PAGE EXCERPT =>
>> Begin

SELinux removed from desktop cd spin?

Valent Turkovic valent.turkovic at gmail.com
Wed Jan 16 20:35:54 UTC 2008


On Jan 16, 2008 9:25 PM, Daniel P. Berrange <berrange at redhat.com> wrote:
> On Wed, Jan 16, 2008 at 09:19:38PM +0100, Valent Turkovic wrote:
> > On Jan 16, 2008 9:03 PM, Daniel P. Berrange <berrange at redhat.com> wrote:
> > > On Wed, Jan 16, 2008 at 08:57:56PM +0100, Valent Turkovic wrote:
> > > > Hi,
> > > > I believe that SELinux is a great linux server security hardening tool
> > > > but that has little use in desktop linux usage and it confuses
> > > > ordinary desktop users.
> > >
> > > It is of great use in a desktop spin. On my 'desktop' install for my
> > > laptop I have many many system daemons running under a confined domain
> >
> > You, of course, will always have the ability to choose to install it
> > and use it.
> >
> > > > If it hasn't been discussed before I would like to propose that on
> > > > desktop cd spin SELinux is not installed by default, of course after
> > > > discussion and approval from you (fedora devels).

>> End

EXERCISE TASK =>
Could you extend the mailing-list thread about dropping SELinux from the desktop CD spin, picking up after its last line? The place and coordinate data has no connection to the SELinux thread.

Dataset entries =>
>> Begin

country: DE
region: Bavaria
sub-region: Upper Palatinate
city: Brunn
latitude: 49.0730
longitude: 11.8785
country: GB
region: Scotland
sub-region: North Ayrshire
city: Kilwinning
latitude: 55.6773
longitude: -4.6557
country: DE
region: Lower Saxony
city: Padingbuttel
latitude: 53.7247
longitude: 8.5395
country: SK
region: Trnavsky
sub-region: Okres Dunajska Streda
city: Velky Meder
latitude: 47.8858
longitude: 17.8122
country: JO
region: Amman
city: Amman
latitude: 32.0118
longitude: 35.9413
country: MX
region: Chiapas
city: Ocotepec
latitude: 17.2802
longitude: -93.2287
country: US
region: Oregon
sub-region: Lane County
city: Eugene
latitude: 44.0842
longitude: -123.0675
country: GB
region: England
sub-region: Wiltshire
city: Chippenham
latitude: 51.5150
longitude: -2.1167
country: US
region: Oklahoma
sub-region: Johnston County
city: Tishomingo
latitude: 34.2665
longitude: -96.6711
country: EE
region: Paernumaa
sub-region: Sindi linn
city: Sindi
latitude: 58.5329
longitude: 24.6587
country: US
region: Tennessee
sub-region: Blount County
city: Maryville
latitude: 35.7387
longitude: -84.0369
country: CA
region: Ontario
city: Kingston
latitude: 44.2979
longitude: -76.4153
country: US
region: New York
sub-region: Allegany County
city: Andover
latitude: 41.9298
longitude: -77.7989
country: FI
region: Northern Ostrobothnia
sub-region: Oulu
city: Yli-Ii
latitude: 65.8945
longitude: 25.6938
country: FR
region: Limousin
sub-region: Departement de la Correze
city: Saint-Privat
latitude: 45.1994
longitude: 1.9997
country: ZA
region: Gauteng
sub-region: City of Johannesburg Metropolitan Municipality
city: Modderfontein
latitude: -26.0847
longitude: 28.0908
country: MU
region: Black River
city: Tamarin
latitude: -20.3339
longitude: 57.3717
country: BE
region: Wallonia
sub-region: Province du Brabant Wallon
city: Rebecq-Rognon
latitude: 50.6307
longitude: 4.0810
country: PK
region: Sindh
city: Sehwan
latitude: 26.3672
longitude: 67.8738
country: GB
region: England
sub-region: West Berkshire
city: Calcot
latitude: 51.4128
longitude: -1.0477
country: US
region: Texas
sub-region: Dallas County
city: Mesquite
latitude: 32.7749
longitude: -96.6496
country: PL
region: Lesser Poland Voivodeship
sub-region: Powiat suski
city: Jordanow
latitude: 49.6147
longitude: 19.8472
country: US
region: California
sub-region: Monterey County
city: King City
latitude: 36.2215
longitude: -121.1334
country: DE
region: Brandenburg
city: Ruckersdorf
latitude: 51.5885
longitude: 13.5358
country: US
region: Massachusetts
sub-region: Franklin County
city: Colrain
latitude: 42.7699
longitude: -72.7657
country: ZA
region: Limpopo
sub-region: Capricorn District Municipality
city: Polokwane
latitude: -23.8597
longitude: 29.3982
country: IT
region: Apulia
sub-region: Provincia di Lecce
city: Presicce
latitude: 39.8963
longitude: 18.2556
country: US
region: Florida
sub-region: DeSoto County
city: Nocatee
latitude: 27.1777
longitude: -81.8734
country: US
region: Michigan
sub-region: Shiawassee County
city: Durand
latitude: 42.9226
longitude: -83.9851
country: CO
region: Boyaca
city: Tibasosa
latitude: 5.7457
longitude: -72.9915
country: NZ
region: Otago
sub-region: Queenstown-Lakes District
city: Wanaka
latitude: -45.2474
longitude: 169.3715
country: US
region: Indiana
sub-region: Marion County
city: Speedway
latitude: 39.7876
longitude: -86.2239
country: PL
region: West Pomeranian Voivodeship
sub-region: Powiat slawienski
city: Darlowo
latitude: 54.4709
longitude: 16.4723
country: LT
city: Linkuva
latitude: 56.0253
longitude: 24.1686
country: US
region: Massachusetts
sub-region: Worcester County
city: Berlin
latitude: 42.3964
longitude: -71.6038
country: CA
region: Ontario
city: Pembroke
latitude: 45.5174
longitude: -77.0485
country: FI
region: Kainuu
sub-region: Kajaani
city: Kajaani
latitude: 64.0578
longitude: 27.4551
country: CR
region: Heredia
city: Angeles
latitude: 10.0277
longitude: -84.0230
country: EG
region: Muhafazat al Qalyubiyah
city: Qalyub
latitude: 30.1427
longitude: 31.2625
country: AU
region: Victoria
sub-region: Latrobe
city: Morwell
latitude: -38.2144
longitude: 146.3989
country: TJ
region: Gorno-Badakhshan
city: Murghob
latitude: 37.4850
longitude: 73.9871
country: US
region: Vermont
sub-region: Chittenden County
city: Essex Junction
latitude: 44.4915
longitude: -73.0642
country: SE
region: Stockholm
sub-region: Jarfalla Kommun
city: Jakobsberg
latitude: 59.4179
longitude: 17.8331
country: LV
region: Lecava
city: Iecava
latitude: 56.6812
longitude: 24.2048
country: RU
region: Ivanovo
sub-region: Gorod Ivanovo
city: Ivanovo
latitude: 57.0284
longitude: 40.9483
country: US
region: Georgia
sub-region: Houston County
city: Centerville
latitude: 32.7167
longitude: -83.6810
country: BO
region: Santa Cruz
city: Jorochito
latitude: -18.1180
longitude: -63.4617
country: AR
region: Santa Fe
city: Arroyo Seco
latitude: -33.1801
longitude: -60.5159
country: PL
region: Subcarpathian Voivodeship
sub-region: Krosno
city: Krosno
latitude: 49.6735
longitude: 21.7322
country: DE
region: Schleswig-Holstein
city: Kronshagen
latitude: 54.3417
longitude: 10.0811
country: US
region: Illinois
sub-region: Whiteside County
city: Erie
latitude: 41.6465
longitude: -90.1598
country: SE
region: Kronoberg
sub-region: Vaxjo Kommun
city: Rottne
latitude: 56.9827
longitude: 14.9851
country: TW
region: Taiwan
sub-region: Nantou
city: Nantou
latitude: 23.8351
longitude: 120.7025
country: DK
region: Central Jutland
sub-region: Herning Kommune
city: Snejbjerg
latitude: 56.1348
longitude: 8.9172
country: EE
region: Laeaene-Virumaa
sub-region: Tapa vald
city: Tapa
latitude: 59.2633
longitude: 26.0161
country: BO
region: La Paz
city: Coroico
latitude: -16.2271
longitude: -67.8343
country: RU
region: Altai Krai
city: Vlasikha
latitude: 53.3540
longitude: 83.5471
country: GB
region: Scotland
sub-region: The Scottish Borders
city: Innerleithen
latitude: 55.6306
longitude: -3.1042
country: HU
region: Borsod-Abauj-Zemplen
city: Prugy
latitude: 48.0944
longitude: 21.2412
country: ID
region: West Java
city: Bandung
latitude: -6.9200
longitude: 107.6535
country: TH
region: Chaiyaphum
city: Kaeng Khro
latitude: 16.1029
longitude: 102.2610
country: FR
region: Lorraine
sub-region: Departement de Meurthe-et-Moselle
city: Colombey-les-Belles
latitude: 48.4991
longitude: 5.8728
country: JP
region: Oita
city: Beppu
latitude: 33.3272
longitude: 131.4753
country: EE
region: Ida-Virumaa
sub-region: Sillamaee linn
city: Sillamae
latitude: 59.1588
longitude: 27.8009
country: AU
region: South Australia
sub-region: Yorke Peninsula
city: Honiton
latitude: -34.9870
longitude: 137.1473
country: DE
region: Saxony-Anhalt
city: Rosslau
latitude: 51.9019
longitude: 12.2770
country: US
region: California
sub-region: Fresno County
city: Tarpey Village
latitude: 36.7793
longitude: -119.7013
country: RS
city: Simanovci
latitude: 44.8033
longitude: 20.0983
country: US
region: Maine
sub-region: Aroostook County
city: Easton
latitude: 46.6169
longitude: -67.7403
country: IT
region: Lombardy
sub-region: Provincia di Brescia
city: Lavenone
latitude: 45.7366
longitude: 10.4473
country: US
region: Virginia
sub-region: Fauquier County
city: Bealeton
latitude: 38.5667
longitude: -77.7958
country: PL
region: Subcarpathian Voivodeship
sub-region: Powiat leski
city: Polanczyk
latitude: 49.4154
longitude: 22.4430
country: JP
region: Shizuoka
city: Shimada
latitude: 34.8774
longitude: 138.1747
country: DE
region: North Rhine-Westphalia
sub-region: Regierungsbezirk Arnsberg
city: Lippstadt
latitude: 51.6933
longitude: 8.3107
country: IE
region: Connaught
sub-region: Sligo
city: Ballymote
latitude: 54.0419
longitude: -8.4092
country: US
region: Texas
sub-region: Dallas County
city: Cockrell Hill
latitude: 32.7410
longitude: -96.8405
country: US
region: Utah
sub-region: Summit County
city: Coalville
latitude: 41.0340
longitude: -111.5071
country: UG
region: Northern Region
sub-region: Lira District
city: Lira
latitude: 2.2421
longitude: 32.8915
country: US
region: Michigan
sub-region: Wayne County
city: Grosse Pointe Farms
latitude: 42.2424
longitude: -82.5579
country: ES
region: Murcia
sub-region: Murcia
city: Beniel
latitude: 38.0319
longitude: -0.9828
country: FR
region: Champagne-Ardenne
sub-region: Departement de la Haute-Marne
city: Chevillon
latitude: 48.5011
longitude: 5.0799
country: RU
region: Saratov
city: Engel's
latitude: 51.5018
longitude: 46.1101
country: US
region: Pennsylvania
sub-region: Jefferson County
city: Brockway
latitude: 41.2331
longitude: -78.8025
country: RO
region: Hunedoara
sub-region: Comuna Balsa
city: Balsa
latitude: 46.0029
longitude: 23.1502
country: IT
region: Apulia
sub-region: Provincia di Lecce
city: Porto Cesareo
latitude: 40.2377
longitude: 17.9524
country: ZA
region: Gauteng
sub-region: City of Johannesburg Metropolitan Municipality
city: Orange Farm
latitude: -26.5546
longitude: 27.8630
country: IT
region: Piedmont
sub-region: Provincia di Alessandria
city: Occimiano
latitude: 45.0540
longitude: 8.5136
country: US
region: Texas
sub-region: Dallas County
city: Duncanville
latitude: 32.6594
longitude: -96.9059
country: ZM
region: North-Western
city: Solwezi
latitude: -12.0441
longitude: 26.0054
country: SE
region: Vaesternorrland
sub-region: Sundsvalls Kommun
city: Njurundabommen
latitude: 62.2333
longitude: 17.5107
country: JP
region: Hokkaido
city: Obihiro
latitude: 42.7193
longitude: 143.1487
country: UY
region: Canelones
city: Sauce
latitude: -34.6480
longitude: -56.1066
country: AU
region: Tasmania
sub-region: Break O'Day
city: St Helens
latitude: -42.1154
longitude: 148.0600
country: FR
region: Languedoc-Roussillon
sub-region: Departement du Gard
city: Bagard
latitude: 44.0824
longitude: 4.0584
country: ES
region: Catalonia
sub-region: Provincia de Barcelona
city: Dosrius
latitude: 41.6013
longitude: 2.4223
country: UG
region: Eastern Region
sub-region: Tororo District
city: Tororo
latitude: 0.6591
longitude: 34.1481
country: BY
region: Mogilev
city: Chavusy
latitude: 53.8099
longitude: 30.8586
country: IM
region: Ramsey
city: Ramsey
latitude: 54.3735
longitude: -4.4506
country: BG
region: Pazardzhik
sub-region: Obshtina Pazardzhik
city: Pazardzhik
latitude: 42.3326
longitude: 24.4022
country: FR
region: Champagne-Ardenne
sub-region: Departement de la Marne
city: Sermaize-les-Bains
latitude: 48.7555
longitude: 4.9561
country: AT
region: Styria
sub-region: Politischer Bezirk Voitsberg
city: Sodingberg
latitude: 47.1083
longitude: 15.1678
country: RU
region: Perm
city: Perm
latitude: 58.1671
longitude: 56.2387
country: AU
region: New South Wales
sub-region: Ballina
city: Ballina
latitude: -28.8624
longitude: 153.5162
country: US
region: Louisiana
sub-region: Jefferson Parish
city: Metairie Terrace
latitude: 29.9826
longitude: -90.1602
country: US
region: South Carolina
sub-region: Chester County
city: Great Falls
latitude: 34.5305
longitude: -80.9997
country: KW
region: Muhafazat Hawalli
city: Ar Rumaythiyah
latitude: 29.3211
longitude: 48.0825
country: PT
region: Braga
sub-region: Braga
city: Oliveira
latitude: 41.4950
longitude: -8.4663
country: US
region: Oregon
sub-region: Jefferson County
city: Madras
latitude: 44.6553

>> End

RESPONSE FOR THIS EXERCISE =>
> > >
> > > No. SELinux provides very real & important protection for desktop users.
> >
> > Can you give me examples of this protection over fedora 9 without
> > SELInux or with SELinux in permissive mode?
>
> Yes. SELinux mitigated against the recent HPLIP security flaw which
> would have allowed arbitrary code execution as root.
>
>   http://james-morris.livejournal.com/25140.html
>   https://rhn.redhat.com/errata/RHSA-2007-0960.html
>
> There have been other similar scenarios where security flaws have been
> prevented, or their damage mitigated by presence of SELinux
>
>
> Dan.

Dan you are taking this the wrong way. Of course SElinux is great, of
course it prevents from 0day exploits, no body is challenging that.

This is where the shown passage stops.